● Texte support:

À l'ère des explorateurs
De L’Astronomie au Québec.
Les navigateurs et les explorateurs se fient aux astres pour la navigation dès les premières phases de l’exploration de la Nouvelle-France.
Toutefois, à cette époque les moyens techniques peu performant rendaient la détermination de sa position des plus hasardeuse
- La lunette astronomique a été inventée en 1609
- Les logarithmes en 1624
- Le sextant en 1731
- Chronomètre de marine 1761
C’est au père Récollet Joseph LeCaron que l’on doit la première observation astronomique proprement dite, lorsque qu’il observe une comète alors qu’il hiverne chez les Montagnais près de Tadoussac, le 30 novembre 1618.
Il s’agit probablement d’une des deux comètes observées par Kepler le 29 novembre de la même année.

● Entrées de données enregistrées:
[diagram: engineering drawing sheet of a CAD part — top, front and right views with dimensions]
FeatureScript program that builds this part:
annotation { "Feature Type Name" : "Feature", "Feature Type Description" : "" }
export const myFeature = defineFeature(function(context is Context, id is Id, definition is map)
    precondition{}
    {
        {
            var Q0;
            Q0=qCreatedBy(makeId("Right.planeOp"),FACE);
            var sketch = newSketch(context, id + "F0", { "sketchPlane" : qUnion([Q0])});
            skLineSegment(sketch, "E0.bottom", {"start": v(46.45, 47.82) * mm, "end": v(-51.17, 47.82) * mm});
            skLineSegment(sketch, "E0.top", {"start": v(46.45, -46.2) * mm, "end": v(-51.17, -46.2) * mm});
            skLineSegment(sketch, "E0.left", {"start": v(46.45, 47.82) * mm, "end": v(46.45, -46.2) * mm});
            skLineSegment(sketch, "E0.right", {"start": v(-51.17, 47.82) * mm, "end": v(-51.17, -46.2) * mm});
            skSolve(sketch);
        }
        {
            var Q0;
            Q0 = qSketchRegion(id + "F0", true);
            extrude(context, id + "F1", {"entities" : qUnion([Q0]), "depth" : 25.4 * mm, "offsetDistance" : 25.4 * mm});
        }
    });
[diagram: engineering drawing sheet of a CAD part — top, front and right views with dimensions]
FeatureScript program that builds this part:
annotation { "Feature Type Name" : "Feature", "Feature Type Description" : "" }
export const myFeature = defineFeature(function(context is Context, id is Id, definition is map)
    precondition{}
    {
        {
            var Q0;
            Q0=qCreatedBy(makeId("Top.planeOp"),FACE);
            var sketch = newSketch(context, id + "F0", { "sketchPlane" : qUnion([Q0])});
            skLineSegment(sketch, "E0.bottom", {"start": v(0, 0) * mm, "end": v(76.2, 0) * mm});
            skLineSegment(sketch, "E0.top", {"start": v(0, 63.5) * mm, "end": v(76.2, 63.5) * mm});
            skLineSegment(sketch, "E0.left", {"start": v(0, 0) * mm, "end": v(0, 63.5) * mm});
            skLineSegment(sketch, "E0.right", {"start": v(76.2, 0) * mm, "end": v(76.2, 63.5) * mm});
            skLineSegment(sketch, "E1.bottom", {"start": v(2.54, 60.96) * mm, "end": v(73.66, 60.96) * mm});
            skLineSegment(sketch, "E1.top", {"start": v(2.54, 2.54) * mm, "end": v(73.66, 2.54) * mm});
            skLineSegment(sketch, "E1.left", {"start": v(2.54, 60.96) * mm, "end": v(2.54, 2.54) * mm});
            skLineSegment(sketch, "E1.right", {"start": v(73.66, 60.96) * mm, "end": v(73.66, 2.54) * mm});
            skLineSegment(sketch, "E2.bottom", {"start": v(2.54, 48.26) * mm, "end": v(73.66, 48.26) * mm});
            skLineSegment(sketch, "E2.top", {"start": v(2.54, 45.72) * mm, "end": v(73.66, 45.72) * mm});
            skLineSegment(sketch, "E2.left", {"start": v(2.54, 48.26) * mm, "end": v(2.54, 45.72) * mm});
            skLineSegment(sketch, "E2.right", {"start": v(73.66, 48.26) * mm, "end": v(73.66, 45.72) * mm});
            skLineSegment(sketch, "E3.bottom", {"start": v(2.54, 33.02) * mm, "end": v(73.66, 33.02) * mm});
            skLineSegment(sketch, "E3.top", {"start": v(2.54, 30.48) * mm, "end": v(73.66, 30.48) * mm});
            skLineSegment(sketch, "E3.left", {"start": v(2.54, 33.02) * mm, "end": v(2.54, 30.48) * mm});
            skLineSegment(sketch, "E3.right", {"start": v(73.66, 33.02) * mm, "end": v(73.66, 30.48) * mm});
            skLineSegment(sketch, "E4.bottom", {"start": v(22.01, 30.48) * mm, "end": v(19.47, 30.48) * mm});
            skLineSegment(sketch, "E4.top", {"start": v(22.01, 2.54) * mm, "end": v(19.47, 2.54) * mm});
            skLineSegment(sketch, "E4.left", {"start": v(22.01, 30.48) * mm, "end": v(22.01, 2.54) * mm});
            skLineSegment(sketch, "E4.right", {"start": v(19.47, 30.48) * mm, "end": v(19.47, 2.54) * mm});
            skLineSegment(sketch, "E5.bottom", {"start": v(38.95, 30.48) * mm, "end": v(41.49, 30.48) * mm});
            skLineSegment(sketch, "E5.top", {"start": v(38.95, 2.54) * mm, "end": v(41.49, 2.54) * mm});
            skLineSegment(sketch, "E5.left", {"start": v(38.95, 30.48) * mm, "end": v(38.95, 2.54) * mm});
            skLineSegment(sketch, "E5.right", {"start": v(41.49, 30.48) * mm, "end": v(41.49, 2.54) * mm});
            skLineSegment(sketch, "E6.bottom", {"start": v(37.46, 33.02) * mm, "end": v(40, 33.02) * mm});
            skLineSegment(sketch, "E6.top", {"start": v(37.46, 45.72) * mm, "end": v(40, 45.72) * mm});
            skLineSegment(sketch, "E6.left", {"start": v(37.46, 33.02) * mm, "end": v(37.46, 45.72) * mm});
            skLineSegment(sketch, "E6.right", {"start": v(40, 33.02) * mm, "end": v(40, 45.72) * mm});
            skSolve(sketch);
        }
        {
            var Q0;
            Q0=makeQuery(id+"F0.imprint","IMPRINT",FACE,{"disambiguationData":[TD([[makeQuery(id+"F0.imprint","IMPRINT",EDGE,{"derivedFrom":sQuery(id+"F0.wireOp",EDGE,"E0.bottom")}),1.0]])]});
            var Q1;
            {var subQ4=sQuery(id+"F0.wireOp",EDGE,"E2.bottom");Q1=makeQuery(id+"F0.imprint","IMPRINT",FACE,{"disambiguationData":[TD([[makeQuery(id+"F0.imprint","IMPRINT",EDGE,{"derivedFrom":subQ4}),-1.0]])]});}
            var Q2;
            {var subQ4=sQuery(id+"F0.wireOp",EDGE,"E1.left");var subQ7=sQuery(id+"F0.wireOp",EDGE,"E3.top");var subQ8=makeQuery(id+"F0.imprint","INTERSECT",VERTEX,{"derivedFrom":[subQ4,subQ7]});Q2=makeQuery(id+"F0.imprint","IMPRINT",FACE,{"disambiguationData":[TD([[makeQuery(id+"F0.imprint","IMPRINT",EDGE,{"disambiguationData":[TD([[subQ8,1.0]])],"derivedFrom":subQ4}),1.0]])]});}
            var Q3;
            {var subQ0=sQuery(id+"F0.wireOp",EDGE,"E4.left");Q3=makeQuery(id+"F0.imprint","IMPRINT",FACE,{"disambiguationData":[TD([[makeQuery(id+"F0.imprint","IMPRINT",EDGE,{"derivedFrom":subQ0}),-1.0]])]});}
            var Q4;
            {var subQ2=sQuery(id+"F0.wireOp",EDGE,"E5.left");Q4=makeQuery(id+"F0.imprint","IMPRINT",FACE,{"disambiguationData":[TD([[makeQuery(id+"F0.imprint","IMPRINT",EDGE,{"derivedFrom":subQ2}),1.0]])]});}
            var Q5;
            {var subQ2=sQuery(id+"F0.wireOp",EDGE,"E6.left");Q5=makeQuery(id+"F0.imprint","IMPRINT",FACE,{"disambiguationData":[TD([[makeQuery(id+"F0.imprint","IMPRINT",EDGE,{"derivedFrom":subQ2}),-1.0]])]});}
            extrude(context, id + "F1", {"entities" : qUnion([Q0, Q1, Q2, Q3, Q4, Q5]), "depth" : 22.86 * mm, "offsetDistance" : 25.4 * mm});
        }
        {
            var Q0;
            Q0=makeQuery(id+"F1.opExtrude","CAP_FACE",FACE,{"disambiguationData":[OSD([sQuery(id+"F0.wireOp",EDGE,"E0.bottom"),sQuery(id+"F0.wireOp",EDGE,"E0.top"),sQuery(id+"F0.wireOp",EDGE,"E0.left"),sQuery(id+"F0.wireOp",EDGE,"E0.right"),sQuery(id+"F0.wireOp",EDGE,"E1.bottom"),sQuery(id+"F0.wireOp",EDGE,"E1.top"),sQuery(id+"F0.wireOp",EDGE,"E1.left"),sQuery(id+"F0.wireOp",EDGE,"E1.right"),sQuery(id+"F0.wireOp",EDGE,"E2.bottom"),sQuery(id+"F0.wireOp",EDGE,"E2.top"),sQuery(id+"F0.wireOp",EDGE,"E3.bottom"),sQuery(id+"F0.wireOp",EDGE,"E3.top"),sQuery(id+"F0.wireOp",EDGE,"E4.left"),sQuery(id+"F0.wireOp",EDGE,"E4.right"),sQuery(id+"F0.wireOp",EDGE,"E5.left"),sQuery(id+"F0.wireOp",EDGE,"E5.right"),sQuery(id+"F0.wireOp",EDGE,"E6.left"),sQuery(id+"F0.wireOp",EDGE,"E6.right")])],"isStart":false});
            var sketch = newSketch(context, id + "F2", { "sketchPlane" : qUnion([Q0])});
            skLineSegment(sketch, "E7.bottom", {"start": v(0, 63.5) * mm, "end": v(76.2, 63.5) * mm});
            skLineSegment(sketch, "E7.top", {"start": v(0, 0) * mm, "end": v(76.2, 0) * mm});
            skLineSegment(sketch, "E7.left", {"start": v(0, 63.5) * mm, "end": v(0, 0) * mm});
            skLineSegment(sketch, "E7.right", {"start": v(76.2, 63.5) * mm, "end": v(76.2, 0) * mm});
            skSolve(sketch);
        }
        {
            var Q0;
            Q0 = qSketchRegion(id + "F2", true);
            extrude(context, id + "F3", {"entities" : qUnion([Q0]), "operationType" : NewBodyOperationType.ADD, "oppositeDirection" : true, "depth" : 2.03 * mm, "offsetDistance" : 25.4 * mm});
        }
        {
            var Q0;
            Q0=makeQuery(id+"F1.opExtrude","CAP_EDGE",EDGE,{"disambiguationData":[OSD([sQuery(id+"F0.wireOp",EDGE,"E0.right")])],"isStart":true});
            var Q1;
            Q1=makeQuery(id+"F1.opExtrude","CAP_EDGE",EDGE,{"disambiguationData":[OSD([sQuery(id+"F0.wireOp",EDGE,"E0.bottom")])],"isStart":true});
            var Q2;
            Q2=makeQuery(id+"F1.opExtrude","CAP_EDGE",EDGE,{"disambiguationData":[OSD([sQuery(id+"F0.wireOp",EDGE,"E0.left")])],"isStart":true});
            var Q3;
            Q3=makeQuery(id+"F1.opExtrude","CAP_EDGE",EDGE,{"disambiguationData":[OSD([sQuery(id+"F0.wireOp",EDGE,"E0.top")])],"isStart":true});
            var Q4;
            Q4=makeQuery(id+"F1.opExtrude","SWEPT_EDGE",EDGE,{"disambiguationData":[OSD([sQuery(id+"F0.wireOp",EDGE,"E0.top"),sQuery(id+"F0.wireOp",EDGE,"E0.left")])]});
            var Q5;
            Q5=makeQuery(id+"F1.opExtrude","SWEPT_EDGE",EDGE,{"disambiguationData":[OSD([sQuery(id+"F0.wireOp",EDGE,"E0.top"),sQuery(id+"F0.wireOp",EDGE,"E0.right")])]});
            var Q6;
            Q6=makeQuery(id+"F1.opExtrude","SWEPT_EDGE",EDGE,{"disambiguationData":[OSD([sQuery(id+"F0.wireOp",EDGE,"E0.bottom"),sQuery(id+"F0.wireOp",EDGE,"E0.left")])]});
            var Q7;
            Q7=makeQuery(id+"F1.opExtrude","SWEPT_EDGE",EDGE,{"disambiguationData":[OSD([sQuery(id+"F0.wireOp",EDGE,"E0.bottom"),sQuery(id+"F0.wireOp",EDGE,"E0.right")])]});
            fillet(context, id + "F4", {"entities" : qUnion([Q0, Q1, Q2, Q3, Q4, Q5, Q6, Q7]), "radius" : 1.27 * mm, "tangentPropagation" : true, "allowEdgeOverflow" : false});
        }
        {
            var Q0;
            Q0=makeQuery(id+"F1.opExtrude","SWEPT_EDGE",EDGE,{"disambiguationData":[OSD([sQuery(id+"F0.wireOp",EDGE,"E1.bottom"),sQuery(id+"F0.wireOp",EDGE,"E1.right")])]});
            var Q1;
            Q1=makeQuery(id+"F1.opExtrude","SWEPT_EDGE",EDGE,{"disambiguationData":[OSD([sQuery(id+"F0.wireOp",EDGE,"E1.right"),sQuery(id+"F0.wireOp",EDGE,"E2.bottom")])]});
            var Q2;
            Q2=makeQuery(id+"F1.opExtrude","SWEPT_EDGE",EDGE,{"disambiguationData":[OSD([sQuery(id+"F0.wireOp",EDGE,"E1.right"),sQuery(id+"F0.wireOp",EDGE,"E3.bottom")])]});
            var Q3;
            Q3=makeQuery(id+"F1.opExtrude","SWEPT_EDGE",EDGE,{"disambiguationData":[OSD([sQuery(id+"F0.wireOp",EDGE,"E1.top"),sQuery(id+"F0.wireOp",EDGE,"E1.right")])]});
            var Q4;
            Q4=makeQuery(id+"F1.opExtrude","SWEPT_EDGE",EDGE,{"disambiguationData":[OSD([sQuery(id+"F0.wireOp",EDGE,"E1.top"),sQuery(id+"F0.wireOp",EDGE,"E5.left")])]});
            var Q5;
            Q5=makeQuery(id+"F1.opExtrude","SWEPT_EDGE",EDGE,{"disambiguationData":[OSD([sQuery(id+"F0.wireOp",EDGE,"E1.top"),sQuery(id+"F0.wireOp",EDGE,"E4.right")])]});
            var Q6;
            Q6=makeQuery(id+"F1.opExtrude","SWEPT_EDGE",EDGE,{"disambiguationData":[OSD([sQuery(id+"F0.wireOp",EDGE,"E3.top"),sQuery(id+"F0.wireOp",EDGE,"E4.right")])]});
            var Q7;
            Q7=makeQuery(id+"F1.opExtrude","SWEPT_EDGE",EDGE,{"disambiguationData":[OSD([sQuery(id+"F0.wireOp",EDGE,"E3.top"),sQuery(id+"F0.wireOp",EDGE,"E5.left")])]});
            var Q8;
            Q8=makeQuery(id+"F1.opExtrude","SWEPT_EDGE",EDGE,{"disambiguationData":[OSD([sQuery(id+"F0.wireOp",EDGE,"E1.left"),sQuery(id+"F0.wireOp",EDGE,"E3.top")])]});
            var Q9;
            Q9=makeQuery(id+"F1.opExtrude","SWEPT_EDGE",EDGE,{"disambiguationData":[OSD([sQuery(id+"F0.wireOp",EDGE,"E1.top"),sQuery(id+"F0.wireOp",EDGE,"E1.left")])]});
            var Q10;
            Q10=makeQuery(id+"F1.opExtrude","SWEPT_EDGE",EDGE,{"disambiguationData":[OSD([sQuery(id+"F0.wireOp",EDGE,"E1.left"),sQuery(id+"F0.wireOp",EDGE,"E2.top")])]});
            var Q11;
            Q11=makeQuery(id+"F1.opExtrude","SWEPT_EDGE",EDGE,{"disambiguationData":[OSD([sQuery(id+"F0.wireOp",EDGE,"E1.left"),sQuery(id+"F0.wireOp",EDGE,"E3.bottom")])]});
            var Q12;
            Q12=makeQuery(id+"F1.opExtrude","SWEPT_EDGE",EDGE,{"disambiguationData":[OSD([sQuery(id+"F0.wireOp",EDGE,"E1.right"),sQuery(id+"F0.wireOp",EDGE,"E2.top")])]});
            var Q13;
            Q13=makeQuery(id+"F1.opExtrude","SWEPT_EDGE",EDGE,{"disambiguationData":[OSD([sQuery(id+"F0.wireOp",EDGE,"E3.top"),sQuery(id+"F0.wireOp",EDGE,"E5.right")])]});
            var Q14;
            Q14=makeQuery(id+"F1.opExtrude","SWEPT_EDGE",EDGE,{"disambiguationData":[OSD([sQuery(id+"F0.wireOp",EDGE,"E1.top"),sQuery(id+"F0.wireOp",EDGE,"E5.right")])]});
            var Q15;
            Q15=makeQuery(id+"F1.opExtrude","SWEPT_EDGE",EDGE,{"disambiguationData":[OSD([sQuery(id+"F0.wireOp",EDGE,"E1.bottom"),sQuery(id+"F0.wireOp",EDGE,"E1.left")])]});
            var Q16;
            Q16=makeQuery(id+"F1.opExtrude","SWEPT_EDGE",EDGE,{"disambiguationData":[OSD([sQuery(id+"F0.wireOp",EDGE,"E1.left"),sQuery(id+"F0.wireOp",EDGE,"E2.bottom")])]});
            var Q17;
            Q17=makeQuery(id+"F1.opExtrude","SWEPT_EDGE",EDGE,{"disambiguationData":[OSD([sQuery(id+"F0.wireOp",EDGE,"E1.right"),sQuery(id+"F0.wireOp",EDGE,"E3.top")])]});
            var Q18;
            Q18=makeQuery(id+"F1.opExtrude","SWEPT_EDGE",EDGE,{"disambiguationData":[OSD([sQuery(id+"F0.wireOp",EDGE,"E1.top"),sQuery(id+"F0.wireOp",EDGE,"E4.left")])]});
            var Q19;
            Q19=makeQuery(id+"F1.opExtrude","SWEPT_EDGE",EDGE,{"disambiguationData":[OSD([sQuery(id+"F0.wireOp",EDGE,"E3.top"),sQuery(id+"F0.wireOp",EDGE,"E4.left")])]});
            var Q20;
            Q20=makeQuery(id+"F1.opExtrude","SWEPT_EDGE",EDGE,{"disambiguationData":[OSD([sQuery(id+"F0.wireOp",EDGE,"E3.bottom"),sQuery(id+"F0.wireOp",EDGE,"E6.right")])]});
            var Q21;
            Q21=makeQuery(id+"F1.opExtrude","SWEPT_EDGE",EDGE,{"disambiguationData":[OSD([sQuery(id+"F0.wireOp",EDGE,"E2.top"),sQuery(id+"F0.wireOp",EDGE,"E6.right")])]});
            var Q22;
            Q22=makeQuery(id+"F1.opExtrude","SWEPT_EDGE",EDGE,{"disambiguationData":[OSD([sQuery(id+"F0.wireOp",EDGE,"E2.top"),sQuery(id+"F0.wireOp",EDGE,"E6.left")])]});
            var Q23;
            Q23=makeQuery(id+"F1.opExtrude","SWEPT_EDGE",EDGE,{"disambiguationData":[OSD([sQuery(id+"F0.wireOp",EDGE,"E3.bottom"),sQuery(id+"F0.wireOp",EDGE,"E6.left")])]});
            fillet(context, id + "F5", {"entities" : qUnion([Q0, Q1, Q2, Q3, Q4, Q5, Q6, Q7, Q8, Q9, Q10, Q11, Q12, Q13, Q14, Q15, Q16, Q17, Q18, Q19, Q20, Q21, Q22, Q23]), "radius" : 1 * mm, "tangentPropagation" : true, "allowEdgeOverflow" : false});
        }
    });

● Consignes:
a. Résumez en deux phrases le texte sur l'astronomie au temps des explorateurs.
b. Poursuivez le texte sur l'astronomie au Québec à l'ère des explorateurs à partir de sa dernière phrase.
Ces données ne sont pas nécessaires pour le travail demandé.

● Corrigé:
a. Dès les premières phases de l'exploration de la Nouvelle-France, navigateurs et explorateurs se fient aux astres, mais des moyens techniques peu performants rendent la détermination de leur position très hasardeuse. La première observation astronomique proprement dite revient au père récollet Joseph LeCaron, qui observe une comète le 30 novembre 1618 alors qu'il hiverne chez les Montagnais près de Tadoussac.

b.
Les Jésuites
Au XVIIe siècle, les Jésuites observent dix éclipses lunaires et sept éclipses solaires.
Ils ont aussi observé des comètes:
« La comète qui s’est fait voir icy, depuis fin janvier jusqu’au commencement de mars, a été bientôt suivie de malheurs, dont ces astres de mauvais augure sont les avant-coureurs. », Père Jérôme Lalemant (1660).
Il s’agissait de la comète Ikeya-Zhang de retour en 2002. Tous les Jésuites ne sont pas aussi superstitieux. En effet, le père François LeMercier rapporte l’observation de deux comètes entre le 29 novembre 1664 et le 11 avril 1665, en notant leur position en degrés et minutes par rapport à des étoiles brillantes.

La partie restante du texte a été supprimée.